I started this blog nine months ago not knowing what to expect.

I was not sure whether anyone would read it; I was not sure I would be able to commit to it; and I was not sure if doing it would ultimately feel as rewarding as I hoped it would be.

Nine months later, I am happy to answer “Yes” to all three questions.

Developing the “Telling The Story” blog has been a great experience so far. And while it has mostly been a solitary experience — I run a relatively autonomous ship over here — it has allowed me to engage with people in a variety of ways across the media landscape.

At this time of taking stock and giving thanks, I would like to give my thanks — both verbally and through links — to the many people who have helped enrich both the blog itself and my personal experience in writing it:

Thanks to my bosses. This blog exists in part because of the blessings of the higher-ups at my full-time job. I am proud to say that I have done some of my best work yet for 11Alive/WXIA-TV this year, and I think I have improved as a storyteller because I constantly examine storytelling in this space.

Thanks to my podcast guests. I am greatly appreciative of the 13 individuals who have taken their time to be interviewed for my Telling The Story podcast.
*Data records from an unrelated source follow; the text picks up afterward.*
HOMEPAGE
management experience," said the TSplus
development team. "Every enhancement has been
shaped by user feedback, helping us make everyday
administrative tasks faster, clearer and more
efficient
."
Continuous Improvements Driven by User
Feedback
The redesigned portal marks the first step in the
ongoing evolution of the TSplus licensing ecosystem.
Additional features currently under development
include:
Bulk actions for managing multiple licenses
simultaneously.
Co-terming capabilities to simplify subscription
Of those 13, eight of them had never met or spoken with me before, and in many cases I was pleasantly surprised with how quickly they responded and set up an interview.

Case in point: my most recent guests, Joe Brewster and Michèle Stephenson, the filmmakers behind the powerful documentary American Promise. I watched the film on a Saturday night, contacted them Sunday morning, heard back less than an hour, and interviewed them that Tuesday.